----- Text block -----

Table 6 Sequence identities between intact contigs in Geraniaceae and Arabidopsis thaliana sigma factors

Discussion

Strategies for de novoassembly of transcriptomes

The use of NGS platforms is widespread and is applied in many research fields as volumes of data can be generated rapidly at a low cost relative to traditional Sanger sequencing [21]. RNA-seq, one popular NGS application, provides an efficient and cost-effective way of obtaining transcriptome data. There are a number of platforms available for generating NGS data [37, 38]. Currently among the most popular are the Roche/454 FLX (http://www.roche.com) and the Illumina Hiseq 2000 (formerly Solexa; http://www.illumina.com) platforms. The Roche/454 FLX system is advantageous when longer reads are important (average read length 700 bp), whereas the Illumina system provides deeper sequencing coverage at a reduced cost per base, albeit with shorter read length (average length 100 bp).

For each platform various assemblers have emerged but during the past several years Roche 454 sequencing and the platform-specific assembler Newbler has been the most common approach for de novo assembly of transcriptome data [3943]. This may be attributed to the idea that longer reads are more likely to overcome the specific challenges of de novo transcriptome assembly. Illumina sequencing has been used mainly when a related organism’s genome was available for reference-based assembly [44, 45], although due to recently increased read length it is becoming more common for use in de novo assembly as well [46, 47]. Several recent studies compared the performance of different sequencing platforms and assembly methods [4850] but none of these comparisons evaluated the level of completeness or contiguity of their assemblies, nor was the performance of the assemblers evaluated without known genome information, which is the situation for any project on non-model organisms.

----- Supplied material -----

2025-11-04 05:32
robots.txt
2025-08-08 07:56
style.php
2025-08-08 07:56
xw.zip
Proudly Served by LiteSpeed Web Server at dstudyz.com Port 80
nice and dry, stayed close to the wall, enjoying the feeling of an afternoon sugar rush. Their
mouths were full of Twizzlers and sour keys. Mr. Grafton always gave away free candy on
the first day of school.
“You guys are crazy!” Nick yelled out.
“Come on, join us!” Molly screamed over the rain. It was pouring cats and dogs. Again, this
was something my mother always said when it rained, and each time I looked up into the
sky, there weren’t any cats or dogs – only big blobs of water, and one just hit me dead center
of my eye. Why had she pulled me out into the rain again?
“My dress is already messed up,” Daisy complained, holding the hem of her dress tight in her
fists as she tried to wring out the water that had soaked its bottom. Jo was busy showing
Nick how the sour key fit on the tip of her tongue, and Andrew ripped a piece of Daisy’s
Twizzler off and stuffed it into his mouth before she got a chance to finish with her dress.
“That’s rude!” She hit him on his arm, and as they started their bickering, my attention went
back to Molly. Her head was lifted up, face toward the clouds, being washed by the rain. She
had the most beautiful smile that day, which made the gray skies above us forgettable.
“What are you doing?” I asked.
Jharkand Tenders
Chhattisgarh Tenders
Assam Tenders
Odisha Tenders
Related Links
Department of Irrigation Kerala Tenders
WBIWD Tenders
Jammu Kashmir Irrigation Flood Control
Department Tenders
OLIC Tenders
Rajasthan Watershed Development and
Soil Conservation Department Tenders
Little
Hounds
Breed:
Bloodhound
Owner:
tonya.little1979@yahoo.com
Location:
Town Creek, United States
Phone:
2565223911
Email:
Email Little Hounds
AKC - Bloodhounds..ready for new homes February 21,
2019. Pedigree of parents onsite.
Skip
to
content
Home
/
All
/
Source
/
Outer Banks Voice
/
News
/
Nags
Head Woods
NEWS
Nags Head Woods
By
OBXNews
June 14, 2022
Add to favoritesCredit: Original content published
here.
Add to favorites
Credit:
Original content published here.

-----

> _What you will do_
A. Answer these questions from the discussion of de novo transcriptome assembly:
(i) What is the average read length of the Roche/454 FLX system?
(ii) What was the Illumina platform formerly called?
(iii) Under what condition has Illumina sequencing mainly been used?
B. Retype the part of the discussion of de novo transcriptome assembly that begins at the words "The use of NGS" and stops after "(average length 100 bp).".
C. Continue the discussion of de novo transcriptome assembly from the point where it stops.

> _Results for the exercise_
A.
(i) 700 bp
(ii) Solexa
(iii) When a related organism's genome was available for reference-based assembly

B.
The use of NGS platforms is widespread and is applied in many research fields as volumes of data can be generated rapidly at a low cost relative to traditional Sanger sequencing [21]. RNA-seq, one popular NGS application, provides an efficient and cost-effective way of obtaining transcriptome data. There are a number of platforms available for generating NGS data [37, 38]. Currently among the most popular are the Roche/454 FLX (http://www.roche.com) and the Illumina Hiseq 2000 (formerly Solexa; http://www.illumina.com) platforms. The Roche/454 FLX system is advantageous when longer reads are important (average read length 700 bp), whereas the Illumina system provides deeper sequencing coverage at a reduced cost per base, albeit with shorter read length (average length 100 bp).

C.
Our comparisons of sequencing platforms and assemblers for the Geraniaceae clearly indicated that the Illumina platform with Trinity assembly delivered the best performance in assembling a complete transcriptome in the absence of a reference genome. The Illumina assemblers (Trinity, SOAPdenovo, SOAPtrans) generated more contigs containing a greater total number of bases than the Roche/454 FLX assemblers (Newbler, MIRA). hile the MIRA assembly generated many more long contigs (>6 kb) than SOAPdenovo, the Trinity assembly out-performed all others in delivering long contigs, suggesting that the Trinity assembly contained more useful information than any of the other assemblies analyzed. While the Roche/454 FLX assemblies and the Illumina SOAPdenovo assembly produced similar results with regard to completeness and contiguity, the Illumina Trinity and SOAPtrans assemblies obtained much higher values for both parameters indicating that these assemblies comprise many more nearly complete transcripts (Figures 2 and 3).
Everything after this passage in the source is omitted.